Cardinal calls for action after 27 migrants drown in English Channel
Cardinal Nichols at Westminster Cathedral on April 18, 2019. / Mazur/catholicnews.org.uk.
London, England, Nov 25, 2021 / 08:05 am (CNA).
A cardinal said on Thursday that the death of 27 migrants attempting to cross the English Channel is “a tragic summons to action.”
Cardinal Vincent Nichols, president of the Catholic Bishops’ Conference of England and Wales, appealed on Nov. 25 for “focused international cooperation” to prevent further deaths in the waters between France and the U.K.
“The terrible loss of so many lives in the Channel is a tragic summons to action. This event illustrates graphically both the ruthless evil of the traffickers and the desperation of those trying to escape poverty, conflict, or persecution in search of a better life,” the archbishop of Westminster said.
“Every one is a child of God, with an innate dignity and worth. Focused international cooperation, safe routes to sanctuary and joint efforts to tackle poverty are all needed in the face of a global flood of desperate humanity.”
The BBC reported that 17 men, seven women, and three children died on Nov. 24 when their boat sank near the French port of Calais. It was the deadliest incident in the Channel since the International Organization for Migration began collecting data in 2014.
French police have arrested five people in connection with the deaths amid an ongoing dispute between the British and French governments over a surge in migrants attempting to make the treacherous crossing.
Responding to the deaths, French President Emmanuel Macron, who is due to meet Pope Francis on Friday, said: “France will not let the Channel become a graveyard.”
A memorial plaque for migrants who have died in the English Channel in Dover, Kent. Mazur/cbcew.org.uk.
More than 25,000 people have crossed the Channel in small boats this year — three times last year’s number.
Catholic leaders in the U.K. and France have repeatedly called for greater efforts to stem the crisis.
Four bishops of northern French dioceses issued a joint statement expressing indignation at the migrants’ deaths.
“Once again children, women, and men who have left everything behind in search of a better world have been crushed by the sea,” they said on Nov. 25.

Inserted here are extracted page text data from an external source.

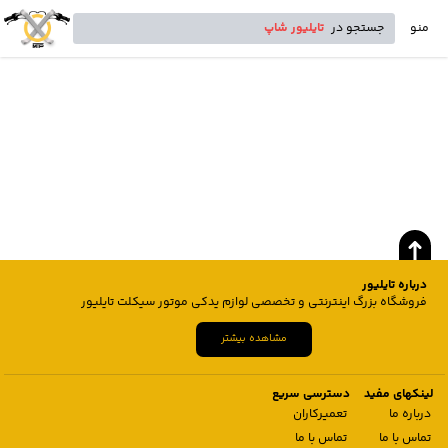
منو
جستجو در
تایلیور شاپ
درباره تایلیور
فروشگاه بزرگ اینترنتی و تخصصی لوازم یدکی موتور سیکلت تایلیور
مشاهده بیشتر
لینکهای مفید
دسترسی سریع
درباره ما
تعمیرکاران
تماس با ما
تماس با ما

“How can we not mourn them? How can we not be heartbroken? How can we not revolt against the ignominy of those who take advantage of their fragility and their hope for a better life for their families and themselves, to rob them before sending them in fragile boats to certain death?”
“How can we believe that closing borders and reinforcing security can provide a lasting solution to this migratory crisis?”
Archbishop Laurent Ulrich of Lille, Archbishop Vincent Dollmann of Cambrai, Bishop Olivier Leborge of Arras, and Lille auxiliary Bishop Antoine Herouard said that emotions were “running high” in the Catholic community and among groups assisting migrants.
“The challenges of contemporary migration are certainly complex, and we Catholics are also very small in the face of this,” they said.
Citing the pope’s words at a 2018 Mass for migrants, they said that “with Pope Francis, we believe in the response ‘of solidarity and mercy’; ‘a response less concerned with calculations, than with the need for an equitable distribution of responsibilities, an honest and sincere assessment of the alternatives and a prudent management.’”
Cardinal Robert Sarah, the former prefect of the Vatican Congregation for Divine Worship, told the French radio station Europe 1 on Nov. 25 that migrants’ deaths represented a “triple betrayal.”
“Young people from Africa are being taken away from their country, their intelligence, their lifeblood,” the Guinean cardinal said.
“Then, these young people are presented with Europe as an Eldorado. They are told that they will have everything, when this is not true.”
“And finally, we do not react against the smugglers who take advantage of their naivety and make them die in the middle of the sea. We should fight this evil at its roots and present Europe as it is, with its difficulties too.”